Task instructions – Copy each line below in which the string "barcelona" appears.

── Records to process

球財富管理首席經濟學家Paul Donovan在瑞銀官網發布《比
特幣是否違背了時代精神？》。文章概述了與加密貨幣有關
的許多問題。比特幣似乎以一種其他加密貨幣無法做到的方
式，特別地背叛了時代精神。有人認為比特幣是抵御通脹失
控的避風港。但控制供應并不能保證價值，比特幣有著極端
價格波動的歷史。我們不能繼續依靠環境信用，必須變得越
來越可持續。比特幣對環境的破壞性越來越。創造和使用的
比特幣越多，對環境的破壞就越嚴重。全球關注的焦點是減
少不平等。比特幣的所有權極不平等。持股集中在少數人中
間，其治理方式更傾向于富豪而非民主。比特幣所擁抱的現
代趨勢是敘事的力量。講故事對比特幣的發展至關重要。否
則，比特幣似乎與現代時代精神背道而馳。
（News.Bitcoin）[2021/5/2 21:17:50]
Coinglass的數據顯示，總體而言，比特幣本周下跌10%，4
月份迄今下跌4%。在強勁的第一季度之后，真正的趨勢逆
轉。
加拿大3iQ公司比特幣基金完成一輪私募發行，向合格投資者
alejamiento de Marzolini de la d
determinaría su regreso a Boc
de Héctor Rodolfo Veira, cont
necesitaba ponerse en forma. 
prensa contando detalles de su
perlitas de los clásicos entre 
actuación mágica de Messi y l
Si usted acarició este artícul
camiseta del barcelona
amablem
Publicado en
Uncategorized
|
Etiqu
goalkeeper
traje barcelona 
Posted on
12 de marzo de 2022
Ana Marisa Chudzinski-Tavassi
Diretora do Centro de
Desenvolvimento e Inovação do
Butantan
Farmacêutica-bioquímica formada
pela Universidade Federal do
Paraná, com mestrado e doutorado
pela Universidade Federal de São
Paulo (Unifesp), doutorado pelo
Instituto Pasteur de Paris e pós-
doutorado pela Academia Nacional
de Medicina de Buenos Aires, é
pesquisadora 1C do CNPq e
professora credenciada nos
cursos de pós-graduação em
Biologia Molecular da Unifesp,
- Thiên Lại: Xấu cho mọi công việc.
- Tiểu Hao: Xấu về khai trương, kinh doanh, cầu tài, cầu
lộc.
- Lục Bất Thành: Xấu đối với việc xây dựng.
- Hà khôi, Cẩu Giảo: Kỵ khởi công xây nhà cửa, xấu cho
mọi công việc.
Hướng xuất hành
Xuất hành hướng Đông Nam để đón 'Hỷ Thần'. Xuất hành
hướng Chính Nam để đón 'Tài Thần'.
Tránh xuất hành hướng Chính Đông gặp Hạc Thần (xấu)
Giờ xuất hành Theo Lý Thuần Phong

────

Solved exercise –
camiseta del barcelona
traje barcelona 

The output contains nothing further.